California (Washington Insider Magazine) – A British biotech company received approval from US authorities this week to release over 2 million genetically engineered mosquitoes in California and Florida as component of a larger campaign to battle disease transmission such as Zika, canine heartworm, and dengue fever.
According to NBC NEWS, the experimental health care initiative followed the deployment of 144,000 genetically engineered insects in the Florida Keys by British biotech company Oxitec in 2021.
Oxitec claims that its non-biting genetically engineered male mosquitoes seek and breed with aggressive female Aedes aegypti mosquitoes, resulting in a decrease in the target population because the female progeny of these encounters are unable to survive, lowering the total population.
Oxitec touted its distribution in Florida in 2021 as a “success” in a press release announcing permission from the Environmental Protection Agency.
According to Oxitec, Aedes aegypti mosquitoes are very scarce in Florida yet responsible for the great bulk of mosquito-borne illness.
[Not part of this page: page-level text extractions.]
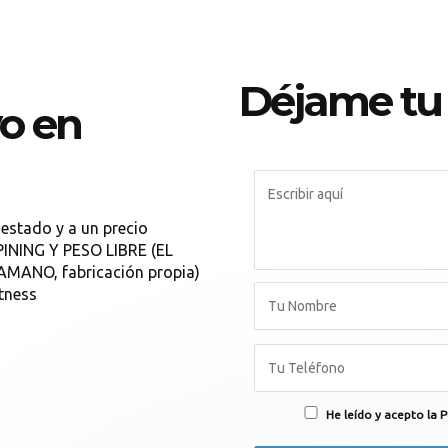
Déjame tu
vo en
estado y a un precio
INING Y PESO LIBRE (EL
MANO, fabricación propia)
itness
He leído y acepto la P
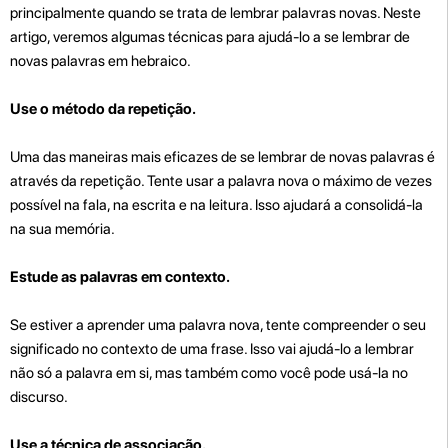
principalmente quando se trata de lembrar palavras novas. Neste
artigo, veremos algumas técnicas para ajudá-lo a se lembrar de
novas palavras em hebraico.
Use o método da repetição.
Uma das maneiras mais eficazes de se lembrar de novas palavras é
através da repetição. Tente usar a palavra nova o máximo de vezes
possível na fala, na escrita e na leitura. Isso ajudará a consolidá-la
na sua memória.
Estude as palavras em contexto.
Se estiver a aprender uma palavra nova, tente compreender o seu
significado no contexto de uma frase. Isso vai ajudá-lo a lembrar
não só a palavra em si, mas também como você pode usá-la no
discurso.
Use a técnica de associação.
In 2013, the exotic species was discovered for the first time in California.
The EPA permitted the dispersal of up to 2.4 million genetically engineered eggs and male adult mosquitoes in Monroe County, Florida, and Tulare, Fresno, Stanislaus, and San Bernardino counties of California in its letter authorizing Oxitec’s proposal.
They claimed Oxitec’s mosquito discharge, which the EPA refers to as a “experimental pesticide product,” can occur in a 34,760-acre region between the 2 states from now until April 30, 2024, when the trial finishes.
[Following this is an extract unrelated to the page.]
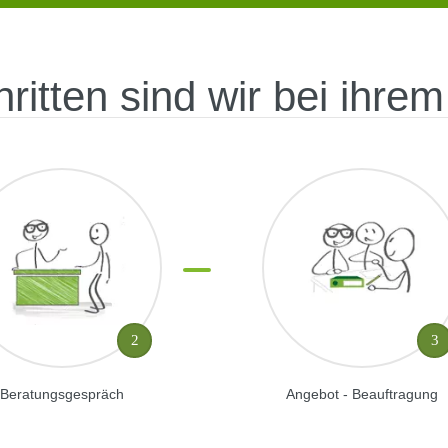
hritten sind wir bei ihr
2
3
Beratungsgespräch
Angebot - Beauftragung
Mosquitoes were not allowed to be released near livestock or agricultural establishments, according to the EPA.
The permission also provides guidelines about what to do in the case of natural catastrophes, such as wildfires or tropical storms, which have ravaged California and Florida in the past few years.
Florida officials attempted several creative strategies to destroy expanding populations of Aedes aegypti well before the 2021 trial of genetically engineered mosquitoes.
In Key West and Miami in 2017, 1 experiment introduced male mosquitoes bearing the Wolbachia bacterium, which turned their progeny nonviable.
A decade ago, Key West considered employing genetically engineered insects in response to a dengue disease outbreak.
The threat presented by the Aedes aegypti mosquito has escalated since then as the invasive insect’s range has expanded in the United States.
A trial in a dengue-stricken Brazilian town in 2020, according to Oxitec, led to a 95 percent decline in Aedes aegypti numbers.